Instrução 1: Indique todas as linhas das entradas que contêm a palavra "kern", respeitando maiúsculas e minúsculas.

Texto apresentado:
———
O primeiro passo é garantir uma retaguarda, algo equivalente a seis e 12 meses dos encargos mensais. “Uma boa prática é todos os meses retirar uma percentagem fixa antes de pagar as despesas, garantindo as poupanças à cabeça.” É um bom princípio, sim senhora, mas o que fazer quando as despesas tudo devoram? “Gastar de forma inteligente é a resposta”, destaca José Figueiredo, CEO da ComparaJá (comparaja.pt), a plataforma online de simulação e análise de produtos e serviços financeiros.

Chegou, então, a hora de passar 2020 em revista para saber onde se gastou, quanto se poupou e quanto se poderia ter poupado. Abra uma folha Excel e organize receitas para um lado e despesas para o outro, incluindo consultas, presentes de aniversário, férias, empréstimos, material escolar dos miúdos, tudo. Some as parcelas e subtraia o total aos rendimentos, chegando ao valor que lhe irá sobrar para aplicar nas poupanças. Desgostoso com o resultado? Não desanime, só conhecendo a sua real situação financeira poderá eliminar os tais gastos poucos inteligentes, atacando desde logo os monstros. “Há uma série de rubricas que podem ser revistas.” Da prestação da casa, aos seguros, passando pelas telecomunicações, pela energia até aos créditos pessoais (ver caixa).
———
Dados de entrada:
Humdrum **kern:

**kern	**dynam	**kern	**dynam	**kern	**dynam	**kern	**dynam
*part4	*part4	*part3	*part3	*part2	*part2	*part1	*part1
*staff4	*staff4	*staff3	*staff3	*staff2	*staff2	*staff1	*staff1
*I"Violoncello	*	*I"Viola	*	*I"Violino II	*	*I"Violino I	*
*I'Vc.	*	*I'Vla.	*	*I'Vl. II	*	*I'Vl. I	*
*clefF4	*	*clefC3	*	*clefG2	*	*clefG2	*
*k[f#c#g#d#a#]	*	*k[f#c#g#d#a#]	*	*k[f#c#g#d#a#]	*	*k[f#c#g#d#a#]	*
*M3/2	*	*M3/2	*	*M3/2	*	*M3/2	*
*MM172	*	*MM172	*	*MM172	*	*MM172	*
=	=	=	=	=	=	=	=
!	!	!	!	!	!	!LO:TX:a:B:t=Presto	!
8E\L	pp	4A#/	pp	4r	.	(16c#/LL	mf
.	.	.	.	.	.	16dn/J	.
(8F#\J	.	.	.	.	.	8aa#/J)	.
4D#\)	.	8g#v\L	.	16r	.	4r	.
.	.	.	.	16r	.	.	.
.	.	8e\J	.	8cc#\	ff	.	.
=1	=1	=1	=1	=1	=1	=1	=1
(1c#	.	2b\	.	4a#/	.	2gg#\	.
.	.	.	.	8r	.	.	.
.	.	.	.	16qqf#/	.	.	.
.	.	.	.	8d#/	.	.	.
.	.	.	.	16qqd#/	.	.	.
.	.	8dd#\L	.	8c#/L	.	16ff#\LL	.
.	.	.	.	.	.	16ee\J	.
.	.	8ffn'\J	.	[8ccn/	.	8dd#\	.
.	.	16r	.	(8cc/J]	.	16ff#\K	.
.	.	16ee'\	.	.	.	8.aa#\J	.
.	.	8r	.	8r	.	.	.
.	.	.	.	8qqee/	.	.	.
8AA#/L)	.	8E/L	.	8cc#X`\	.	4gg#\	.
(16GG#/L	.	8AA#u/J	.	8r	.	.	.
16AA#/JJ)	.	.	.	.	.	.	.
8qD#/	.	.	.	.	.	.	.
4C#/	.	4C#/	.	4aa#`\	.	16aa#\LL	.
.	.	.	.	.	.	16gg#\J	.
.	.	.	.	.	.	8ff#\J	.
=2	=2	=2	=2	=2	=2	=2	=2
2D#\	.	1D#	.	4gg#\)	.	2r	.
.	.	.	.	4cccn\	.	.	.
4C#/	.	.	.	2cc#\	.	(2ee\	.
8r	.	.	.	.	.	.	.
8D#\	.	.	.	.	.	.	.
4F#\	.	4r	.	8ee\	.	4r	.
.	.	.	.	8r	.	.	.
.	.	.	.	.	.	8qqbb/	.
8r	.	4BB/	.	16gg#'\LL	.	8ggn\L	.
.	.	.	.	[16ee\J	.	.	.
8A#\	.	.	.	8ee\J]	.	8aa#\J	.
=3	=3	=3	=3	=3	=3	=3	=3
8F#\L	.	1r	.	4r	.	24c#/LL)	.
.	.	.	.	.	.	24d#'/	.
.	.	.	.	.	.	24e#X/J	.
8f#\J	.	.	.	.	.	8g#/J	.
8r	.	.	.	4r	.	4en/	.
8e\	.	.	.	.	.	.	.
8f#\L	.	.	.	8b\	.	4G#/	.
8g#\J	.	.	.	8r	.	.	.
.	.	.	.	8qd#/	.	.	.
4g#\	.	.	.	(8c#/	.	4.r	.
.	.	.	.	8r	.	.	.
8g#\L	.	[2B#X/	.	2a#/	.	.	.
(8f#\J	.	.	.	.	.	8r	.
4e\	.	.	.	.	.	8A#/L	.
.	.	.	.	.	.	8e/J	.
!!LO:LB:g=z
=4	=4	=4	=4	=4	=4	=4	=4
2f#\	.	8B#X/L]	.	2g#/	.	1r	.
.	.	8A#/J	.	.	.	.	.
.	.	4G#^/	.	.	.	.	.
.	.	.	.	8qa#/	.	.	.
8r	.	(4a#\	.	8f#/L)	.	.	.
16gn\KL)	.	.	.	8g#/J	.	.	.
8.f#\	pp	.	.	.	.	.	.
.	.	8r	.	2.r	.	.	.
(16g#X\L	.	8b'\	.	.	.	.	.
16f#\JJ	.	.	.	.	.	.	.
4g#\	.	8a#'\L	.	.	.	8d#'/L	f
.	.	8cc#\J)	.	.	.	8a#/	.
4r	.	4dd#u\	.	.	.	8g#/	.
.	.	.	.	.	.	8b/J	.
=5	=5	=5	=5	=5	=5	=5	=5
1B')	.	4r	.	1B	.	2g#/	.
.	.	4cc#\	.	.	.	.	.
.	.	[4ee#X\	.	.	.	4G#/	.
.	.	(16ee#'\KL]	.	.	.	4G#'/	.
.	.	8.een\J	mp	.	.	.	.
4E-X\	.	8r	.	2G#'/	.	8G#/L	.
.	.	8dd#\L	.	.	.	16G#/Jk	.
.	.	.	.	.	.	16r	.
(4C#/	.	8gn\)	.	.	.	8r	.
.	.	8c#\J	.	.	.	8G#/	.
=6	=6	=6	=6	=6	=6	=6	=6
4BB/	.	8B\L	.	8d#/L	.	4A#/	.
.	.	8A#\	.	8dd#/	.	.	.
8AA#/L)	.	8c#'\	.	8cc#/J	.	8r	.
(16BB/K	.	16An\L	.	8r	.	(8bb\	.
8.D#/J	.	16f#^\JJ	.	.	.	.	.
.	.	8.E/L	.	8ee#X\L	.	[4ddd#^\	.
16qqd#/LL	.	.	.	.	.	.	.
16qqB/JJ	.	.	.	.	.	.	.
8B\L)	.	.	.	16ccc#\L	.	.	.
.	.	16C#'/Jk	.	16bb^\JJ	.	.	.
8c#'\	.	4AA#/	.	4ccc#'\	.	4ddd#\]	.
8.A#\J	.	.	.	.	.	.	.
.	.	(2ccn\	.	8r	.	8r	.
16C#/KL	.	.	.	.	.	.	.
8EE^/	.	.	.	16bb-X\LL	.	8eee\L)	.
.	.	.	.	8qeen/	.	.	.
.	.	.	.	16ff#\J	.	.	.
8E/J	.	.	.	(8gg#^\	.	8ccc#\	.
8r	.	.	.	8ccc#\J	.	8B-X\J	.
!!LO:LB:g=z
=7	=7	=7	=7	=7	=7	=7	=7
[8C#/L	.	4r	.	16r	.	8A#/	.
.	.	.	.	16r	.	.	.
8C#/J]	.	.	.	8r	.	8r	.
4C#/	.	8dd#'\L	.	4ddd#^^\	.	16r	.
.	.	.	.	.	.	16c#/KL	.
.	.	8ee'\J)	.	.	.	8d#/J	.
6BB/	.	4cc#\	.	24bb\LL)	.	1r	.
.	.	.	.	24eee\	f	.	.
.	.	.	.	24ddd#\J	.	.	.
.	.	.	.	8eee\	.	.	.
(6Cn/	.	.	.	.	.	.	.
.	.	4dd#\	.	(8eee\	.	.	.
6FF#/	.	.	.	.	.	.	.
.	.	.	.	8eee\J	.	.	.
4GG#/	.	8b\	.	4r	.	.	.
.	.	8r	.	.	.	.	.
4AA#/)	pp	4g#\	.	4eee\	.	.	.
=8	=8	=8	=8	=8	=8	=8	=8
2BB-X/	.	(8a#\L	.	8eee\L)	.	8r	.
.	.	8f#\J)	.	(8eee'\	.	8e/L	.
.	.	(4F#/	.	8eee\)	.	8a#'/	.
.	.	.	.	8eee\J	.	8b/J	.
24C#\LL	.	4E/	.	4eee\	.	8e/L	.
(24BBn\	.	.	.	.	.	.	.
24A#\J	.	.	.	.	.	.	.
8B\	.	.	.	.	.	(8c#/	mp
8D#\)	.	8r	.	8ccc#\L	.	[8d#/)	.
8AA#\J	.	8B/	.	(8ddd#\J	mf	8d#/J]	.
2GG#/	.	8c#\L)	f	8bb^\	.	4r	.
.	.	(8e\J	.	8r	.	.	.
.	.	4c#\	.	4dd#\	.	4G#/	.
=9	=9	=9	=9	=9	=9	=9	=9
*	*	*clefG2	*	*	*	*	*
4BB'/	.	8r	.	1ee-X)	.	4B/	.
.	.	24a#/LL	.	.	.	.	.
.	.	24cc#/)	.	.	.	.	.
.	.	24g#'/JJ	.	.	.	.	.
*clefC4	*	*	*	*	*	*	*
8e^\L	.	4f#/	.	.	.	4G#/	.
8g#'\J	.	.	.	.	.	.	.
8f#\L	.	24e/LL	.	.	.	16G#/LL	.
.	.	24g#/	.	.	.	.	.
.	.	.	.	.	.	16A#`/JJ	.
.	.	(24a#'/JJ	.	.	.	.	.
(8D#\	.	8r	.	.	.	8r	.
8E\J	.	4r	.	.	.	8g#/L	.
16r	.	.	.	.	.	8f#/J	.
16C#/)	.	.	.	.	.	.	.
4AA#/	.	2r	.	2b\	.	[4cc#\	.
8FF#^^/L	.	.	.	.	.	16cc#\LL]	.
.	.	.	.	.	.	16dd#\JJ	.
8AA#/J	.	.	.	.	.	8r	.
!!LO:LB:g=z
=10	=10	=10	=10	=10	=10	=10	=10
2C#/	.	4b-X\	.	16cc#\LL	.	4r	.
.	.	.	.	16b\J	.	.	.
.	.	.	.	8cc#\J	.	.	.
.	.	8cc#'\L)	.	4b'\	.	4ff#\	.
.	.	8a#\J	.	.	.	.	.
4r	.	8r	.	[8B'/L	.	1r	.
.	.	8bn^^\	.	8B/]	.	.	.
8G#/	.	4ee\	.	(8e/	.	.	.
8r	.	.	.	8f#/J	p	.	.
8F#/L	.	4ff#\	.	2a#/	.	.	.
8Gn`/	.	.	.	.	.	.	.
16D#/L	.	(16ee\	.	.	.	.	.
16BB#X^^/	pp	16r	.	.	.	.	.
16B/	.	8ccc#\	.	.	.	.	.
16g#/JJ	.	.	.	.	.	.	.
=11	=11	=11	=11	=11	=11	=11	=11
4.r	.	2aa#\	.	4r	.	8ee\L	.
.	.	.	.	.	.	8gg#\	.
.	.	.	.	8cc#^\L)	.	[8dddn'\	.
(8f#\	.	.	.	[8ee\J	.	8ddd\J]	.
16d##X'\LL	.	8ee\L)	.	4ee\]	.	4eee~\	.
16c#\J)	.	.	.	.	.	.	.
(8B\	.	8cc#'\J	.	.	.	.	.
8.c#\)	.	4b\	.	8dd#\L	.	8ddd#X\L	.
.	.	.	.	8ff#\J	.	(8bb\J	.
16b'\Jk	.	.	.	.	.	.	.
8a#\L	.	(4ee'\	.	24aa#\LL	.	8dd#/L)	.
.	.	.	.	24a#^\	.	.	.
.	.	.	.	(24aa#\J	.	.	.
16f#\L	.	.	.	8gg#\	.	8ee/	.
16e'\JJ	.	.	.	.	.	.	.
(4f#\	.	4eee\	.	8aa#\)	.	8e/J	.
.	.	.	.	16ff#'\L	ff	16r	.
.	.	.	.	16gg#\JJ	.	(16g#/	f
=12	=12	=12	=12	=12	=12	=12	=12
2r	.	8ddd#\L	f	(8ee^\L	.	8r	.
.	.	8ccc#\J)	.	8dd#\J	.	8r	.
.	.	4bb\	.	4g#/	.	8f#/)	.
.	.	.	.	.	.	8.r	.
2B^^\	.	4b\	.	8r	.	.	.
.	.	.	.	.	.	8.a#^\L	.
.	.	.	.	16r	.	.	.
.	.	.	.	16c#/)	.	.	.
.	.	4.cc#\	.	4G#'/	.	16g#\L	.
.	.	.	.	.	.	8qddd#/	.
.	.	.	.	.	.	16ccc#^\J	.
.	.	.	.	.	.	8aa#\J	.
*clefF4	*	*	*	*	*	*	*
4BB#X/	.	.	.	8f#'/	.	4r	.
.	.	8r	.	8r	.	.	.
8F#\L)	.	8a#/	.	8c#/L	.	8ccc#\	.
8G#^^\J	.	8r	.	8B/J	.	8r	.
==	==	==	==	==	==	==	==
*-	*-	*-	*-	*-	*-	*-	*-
———
Instrução 2: Devolva, sem qualquer alteração, o trecho do texto sobre poupança que vai de "Chegou, então, a" até "pessoais (ver caixa).".

Resposta escrita 1:
Humdrum **kern:
**kern	**dynam	**kern	**dynam	**kern	**dynam	**kern	**dynam

Resposta escrita 2:
Chegou, então, a hora de passar 2020 em revista para saber onde se gastou, quanto se poupou e quanto se poderia ter poupado. Abra uma folha Excel e organize receitas para um lado e despesas para o outro, incluindo consultas, presentes de aniversário, férias, empréstimos, material escolar dos miúdos, tudo. Some as parcelas e subtraia o total aos rendimentos, chegando ao valor que lhe irá sobrar para aplicar nas poupanças. Desgostoso com o resultado? Não desanime, só conhecendo a sua real situação financeira poderá eliminar os tais gastos poucos inteligentes, atacando desde logo os monstros. “Há uma série de rubricas que podem ser revistas.” Da prestação da casa, aos seguros, passando pelas telecomunicações, pela energia até aos créditos pessoais (ver caixa).